--- EXTRACT ---
I was preparing to return to work after my maternity leave. That was the first day of a week of dry runs to see how my son would do with the baby sitter, away from me for a period of time. The plan was to drop him off at the baby sitter’s just as I would if I were going to work, but then I would go back home. She would call me if he did’nt do well. The first day, I would leave him for a couple of hours. The next day for a little bit longer, and so on, until we worked up to a full working day (which, for me, as a lawyer, was long and unpredictable).
I settled down on the carpet next to my son. He had his eyes fixed now on a rattle that the baby sitter was jingling. She slowly moved the rattle away and replaced that space with her face, making gurgling sounds, talking baby talk in heavily accented English and broken Kannada (they had lived in Nanjangud for a while). A slow smile spread across my son’s face, his hands trying to find each other for a clap, his legs kicking.
I didn’t know where to look or what I was supposed to do. I looked around the room, at the sofa that was not my sofa, at the books that were not my books, at the toys that were not my son’s, at the cradle that was not my baby’s, at the kitchen that was not my kitchen, and through a film of sudden tears, at the baby sitter who was not me.
A wave of sadness washed over me. Something that started at the pit of my stomach made its way up through my chest and my throat and out my mouth. She looked at me, startled. Then reached out her hand and squeezed mine. “It’s ok. He’ll be fine here. I’m there, na? See, how he’s smiling?” she said, in the same voice she’d been talking to my son in. Her husband came down and realizing what was going on, sat down on the sofa to tell me over and over that it would be all right. The kind, gentle, understanding tone of their voices just made it worse.
--- RECORD EXCERPTS ---
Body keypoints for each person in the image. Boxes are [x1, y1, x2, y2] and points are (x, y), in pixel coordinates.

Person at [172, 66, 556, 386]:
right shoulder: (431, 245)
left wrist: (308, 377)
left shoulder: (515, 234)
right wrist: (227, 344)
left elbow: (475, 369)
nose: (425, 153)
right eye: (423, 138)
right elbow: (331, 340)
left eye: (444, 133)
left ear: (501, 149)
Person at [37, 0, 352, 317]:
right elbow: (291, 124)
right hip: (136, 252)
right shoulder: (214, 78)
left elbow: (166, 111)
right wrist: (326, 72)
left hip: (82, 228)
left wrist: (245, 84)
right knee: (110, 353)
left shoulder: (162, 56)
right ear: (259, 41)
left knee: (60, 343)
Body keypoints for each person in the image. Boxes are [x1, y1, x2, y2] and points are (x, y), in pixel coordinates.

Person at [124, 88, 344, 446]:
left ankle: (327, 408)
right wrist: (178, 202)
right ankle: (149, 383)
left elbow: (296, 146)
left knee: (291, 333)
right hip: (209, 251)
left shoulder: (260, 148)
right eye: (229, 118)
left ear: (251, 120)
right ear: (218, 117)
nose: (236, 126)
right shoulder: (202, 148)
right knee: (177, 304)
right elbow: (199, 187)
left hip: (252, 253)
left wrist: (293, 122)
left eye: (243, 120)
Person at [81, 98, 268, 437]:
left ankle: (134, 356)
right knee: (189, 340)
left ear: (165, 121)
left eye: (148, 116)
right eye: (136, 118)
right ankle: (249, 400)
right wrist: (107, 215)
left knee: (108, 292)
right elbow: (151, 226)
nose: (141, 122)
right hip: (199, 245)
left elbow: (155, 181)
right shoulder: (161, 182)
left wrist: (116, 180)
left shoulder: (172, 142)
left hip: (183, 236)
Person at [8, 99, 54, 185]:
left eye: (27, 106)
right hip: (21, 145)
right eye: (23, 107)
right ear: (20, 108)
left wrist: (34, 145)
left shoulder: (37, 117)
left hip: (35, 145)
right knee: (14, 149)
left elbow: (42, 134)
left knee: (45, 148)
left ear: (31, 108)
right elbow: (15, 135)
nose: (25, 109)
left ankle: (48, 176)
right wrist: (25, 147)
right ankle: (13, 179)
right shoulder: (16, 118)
---
### WORK TASK:
Please set down the passage about returning to work after maternity leave word for word, starting with "A wave of sadness" and going on through "made it worse.".

### SOLUTION:
A wave of sadness washed over me. Something that started at the pit of my stomach made its way up through my chest and my throat and out my mouth. She looked at me, startled. Then reached out her hand and squeezed mine. “It’s ok. He’ll be fine here. I’m there, na? See, how he’s smiling?” she said, in the same voice she’d been talking to my son in. Her husband came down and realizing what was going on, sat down on the sofa to tell me over and over that it would be all right. The kind, gentle, understanding tone of their voices just made it worse.